Critique d’album : “Tramor” par Heddlu
- CHARLES

- 6 sept. 2025
- 2 min de lecture

L’album “Tramor” de Heddlu n’est pas seulement un disque—c’est un témoignage de survie, de résilience et de pouvoir de réinvention. Surgi du silence imposé par la perte d’audition, Rhodri Daniel transforme ce vide en un vaste paysage sonore qui équilibre fragilité et intensité. Chaque note semble taillée dans l’expérience vécue, chaque parole un fragment de mémoire libéré après des années de retenue. Là où son premier album Cantref était né de la solitude et de l’imagination, “Tramor” s’épanouit dans la confrontation au réel : ses tempêtes, ses fractures, et ses éclats de lumière fugaces. L’album s’ouvre sur une vulnérabilité qui ne disparaît jamais, mais qui se métamorphose en force. Les morceaux se plient et se transforment de façon imprévisible, reflétant le parcours de Rhodri, oscillant entre un calme atmosphérique et des instants d’urgence électrisante. L’instrumentation est à la fois délicate et audacieuse, mariant des textures brutes à des strates complexes, comme si la musique elle-même apprenait à guérir en même temps que son créateur.

• **Lignes fournies**:
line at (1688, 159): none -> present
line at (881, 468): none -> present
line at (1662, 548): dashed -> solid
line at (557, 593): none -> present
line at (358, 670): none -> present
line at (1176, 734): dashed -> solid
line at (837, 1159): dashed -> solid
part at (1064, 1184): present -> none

• **Consigne**:
D'après la critique de « Tramor », de quoi l'album est-il un témoignage ? Liste tout ce qui est cité. Appuie-toi seulement sur la critique de « Tramor ».

• **Réponse**:
- la survie
- la résilience
- le pouvoir de réinvention